- Theatrical poster
- Directed by: Jim McCullough Sr.
- Screenplay by: Jim McCullough Jr.
- Based on: Charge of the model T's (novel) by Lee Somerville
- Produced by: Jim McCullough Sr.; William Lewis Ryder;
- Starring: John David Carson; Carol Bagdasarian; Louis Nye; Herb Edelman; Arte Johnson; John Doucette;
- Cinematography: Dean Cundey
- Edited by: Robert Gordon
- Music by: Euel Box
- Production company: Jim McCullough Productions
- Distributed by: Rye-Mac Film Distribution
- Release date: November 4, 1977 (Lakeland, Florida);
- Running time: 90 minutes
- Country: United States
- Language: English

= Charge of the Model T's =

1977 film by Jim McCullough Sr.

Charge of the Model T's is a 1977 American comedy spy film directed by Jim McCullough Sr. with the screenplay by Jim McCullough Jr. based upon the novel of the same name by Lee Somerville. Starring John David Carson, Carol Bagdasarian, Louis Nye, Herb Edelman, and Arte Johnson.

The final film of vaudevillian and actor George Mann, the project was shot on locations in Texas and in the Wichita Mountains region of Oklahoma near Lawton and Cache, and was distributed by MGM.

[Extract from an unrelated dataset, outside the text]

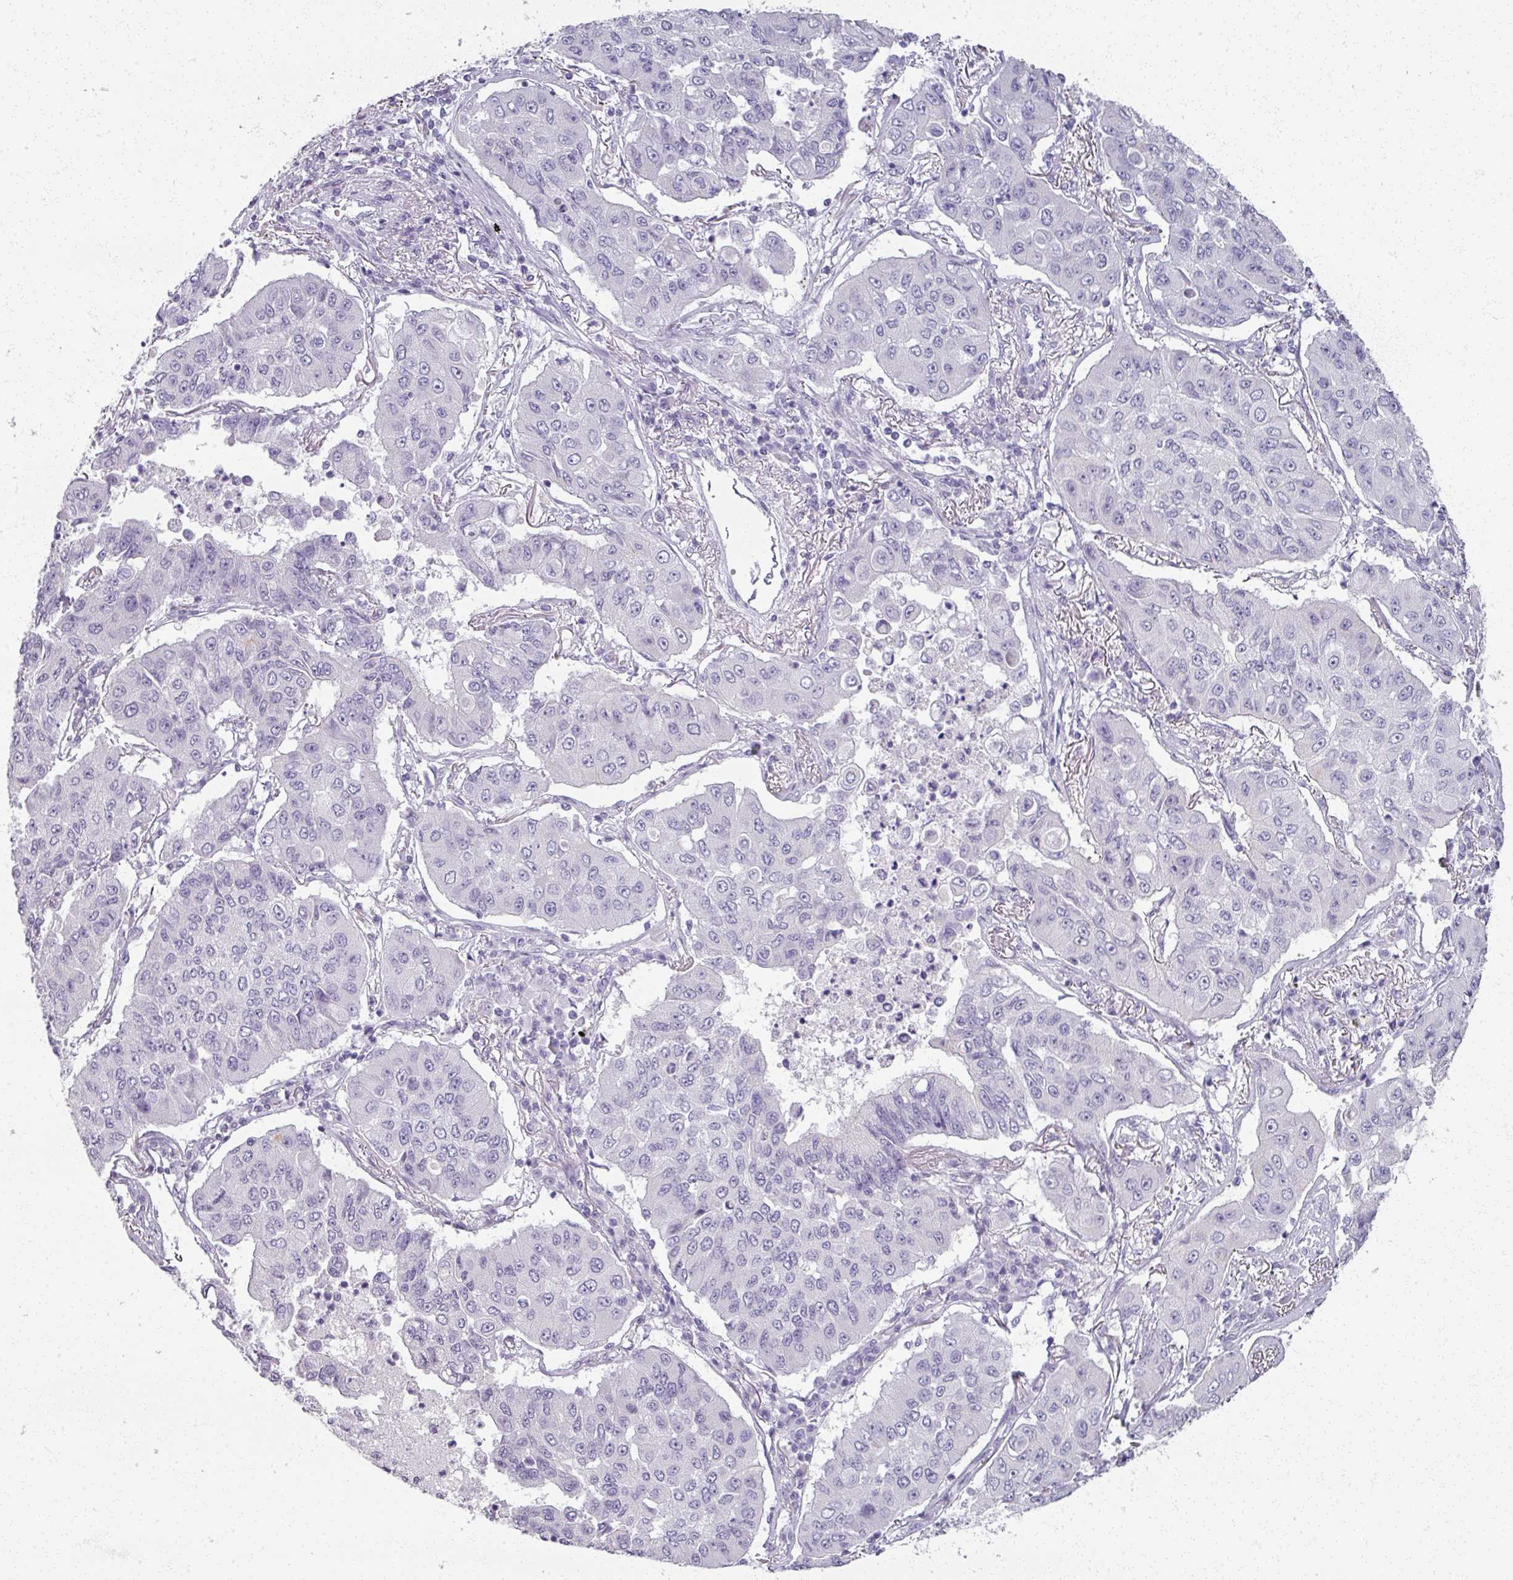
{"staining": {"intensity": "negative", "quantity": "none", "location": "none"}, "tissue": "lung cancer", "cell_type": "Tumor cells", "image_type": "cancer", "snomed": [{"axis": "morphology", "description": "Squamous cell carcinoma, NOS"}, {"axis": "topography", "description": "Lung"}], "caption": "Immunohistochemistry of lung squamous cell carcinoma displays no expression in tumor cells.", "gene": "RFPL2", "patient": {"sex": "male", "age": 74}}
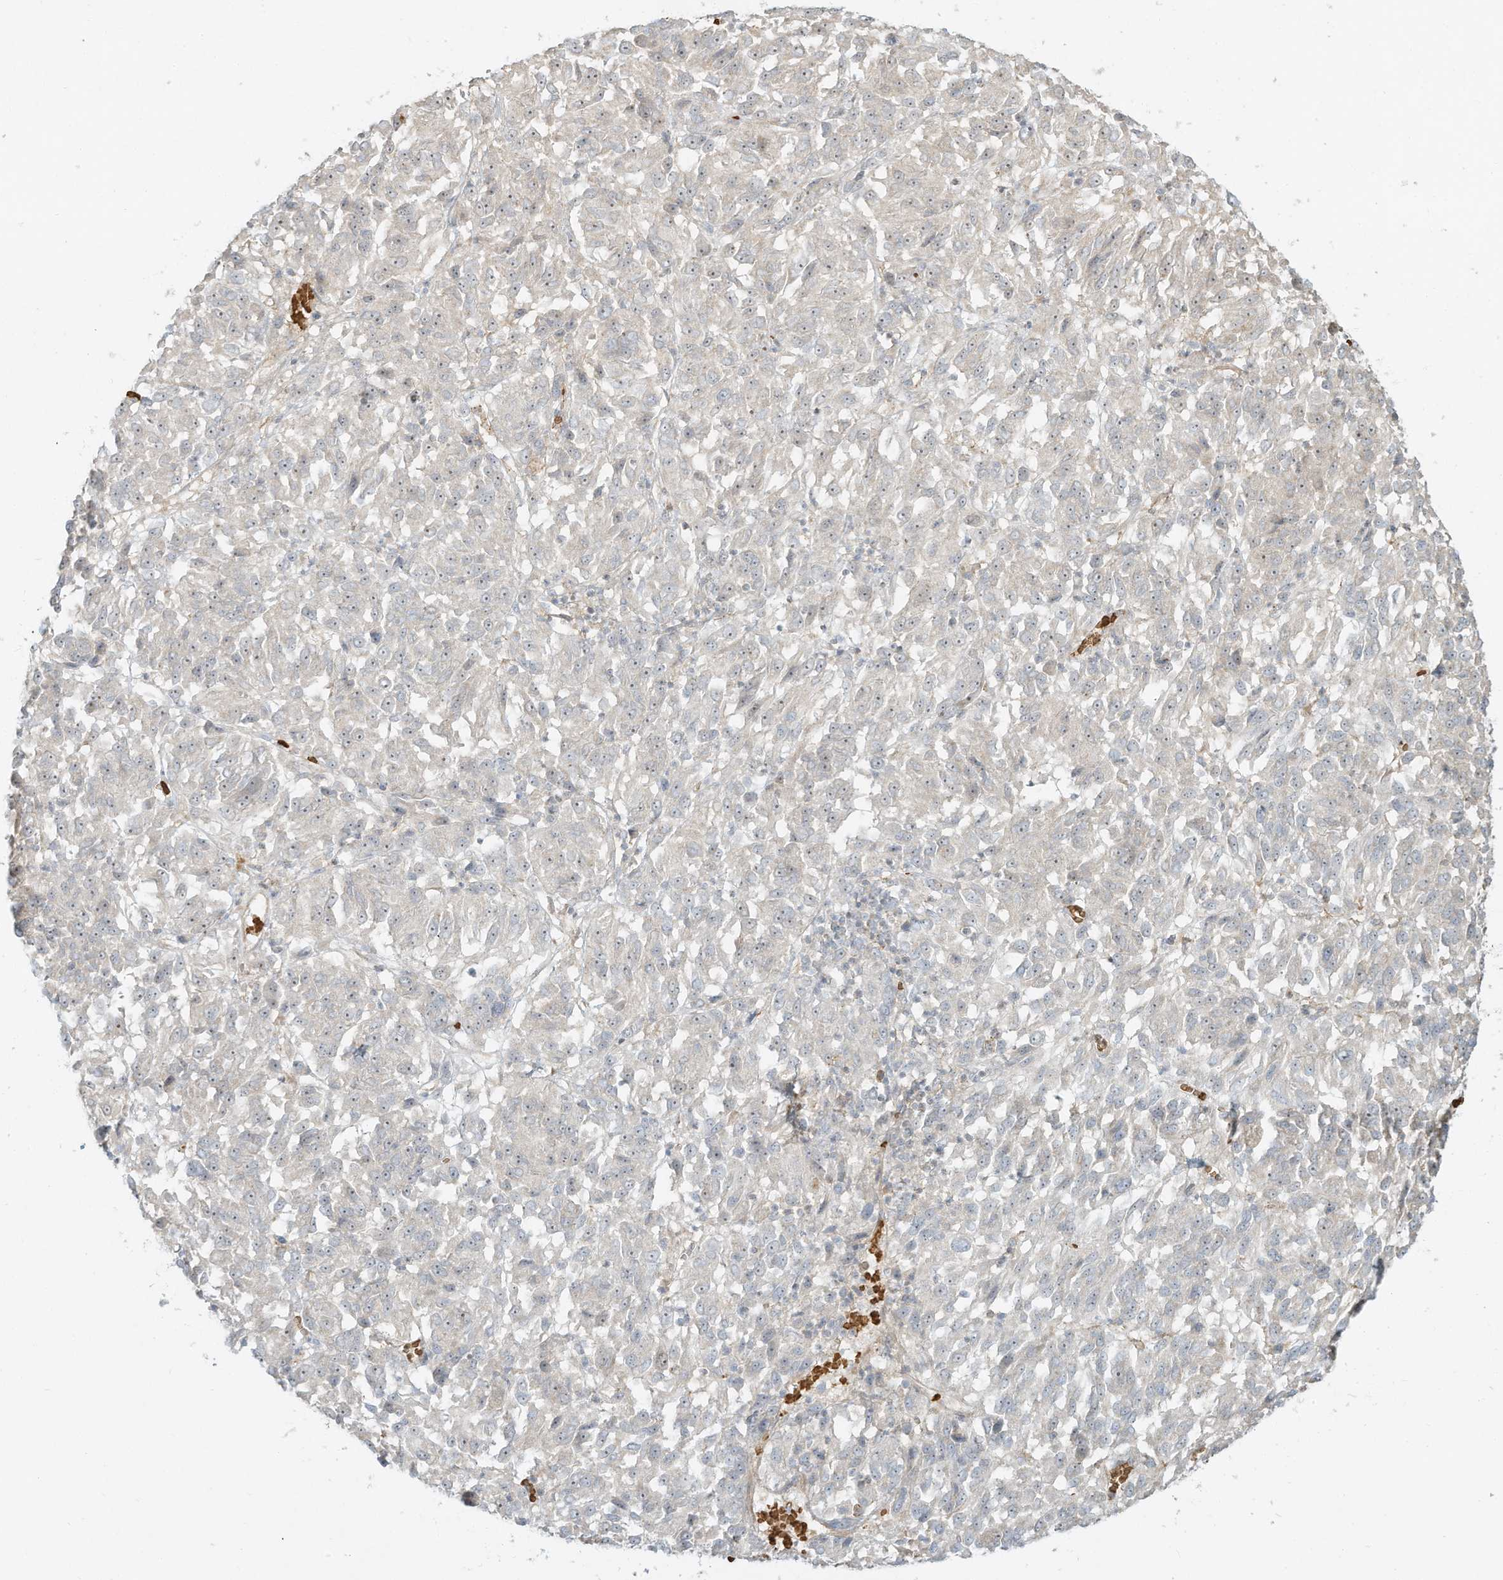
{"staining": {"intensity": "negative", "quantity": "none", "location": "none"}, "tissue": "melanoma", "cell_type": "Tumor cells", "image_type": "cancer", "snomed": [{"axis": "morphology", "description": "Malignant melanoma, Metastatic site"}, {"axis": "topography", "description": "Lung"}], "caption": "Micrograph shows no protein expression in tumor cells of melanoma tissue.", "gene": "OFD1", "patient": {"sex": "male", "age": 64}}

The film had both theatrical and television airings and, paired with The Switch, was released on DVD by VCI Entertainment on March 13, 2007.

==Plot==
During World War I, the Germans try to disrupt American war efforts by encouraging Mexican guerrillas to destabilize the Texas border with Mexico. Masterminding the German plot is spy Friedrich Schmidt. As the border become disrupted, Friedrich drives into the United States at the wheel of the high-speed secret weapon: the "RX4", a Ford Model T equipped with armor and weaponry and tricked out with a powerful motor. US Army Lieutenant Matthew Jones pursues Schmidt with a fleet of special trackers.

==Reception==
The Evening Independent panned the film, making note that as the film was a "dull contrivance", G-rated did not stand for "good".